“Don’t be a fool, Otho. You know you said you would help me catch St. George if I would perform a similar office for you with Alva.”
“Yes, I know; but when did she get back from Paris and her painting?”
“Oh, weeks and weeks ago, and they say she has fitted up a magnificent studio at home and paints away all the time, as if she had to work for a living.”
“Well, then, what’s the use of my making up to such a girl? She has refused every fellow in society, I’m told. And she’s getting quite a spinster—bachelor girl, I mean—isn’t that the latest fad?”
“Alva is twenty-seven, that’s a fact—nearly three years older than her brother—but she is still the most magnificent beauty in New York, and will have millions at her father’s death.
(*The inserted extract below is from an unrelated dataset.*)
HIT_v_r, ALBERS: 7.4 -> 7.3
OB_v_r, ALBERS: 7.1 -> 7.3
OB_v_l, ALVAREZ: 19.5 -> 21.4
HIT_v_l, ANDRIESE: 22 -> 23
She is devoted to her daubing—‘wedded to her art,’ she calls it—but she’s only a woman after all, and some day she will lose her heart, of course. And why not to you, Otho, as well as another?” cried Maybelle, eagerly.
CHAPTER XVIII.
“CUPID.”
Otho Maury joined the theater party to see “Trilby,” and devoted himself to the beautiful brown-eyed Alva Beresford, who looked like a young princess, and accepted his devotion with the careless patronage of one who knows that homage is her due.
It was her first meeting with Otho, and she read him at sight, and despised him accordingly, perhaps fathoming his designs on her fortune as she had already fathomed Maybelle’s efforts to insnare St. George.
The Beresfords tolerated Maybelle without admiring her, and they were not pleased with the rumor that St. George was the young girl’s suitor. They had higher views for the noble, handsome son of the house.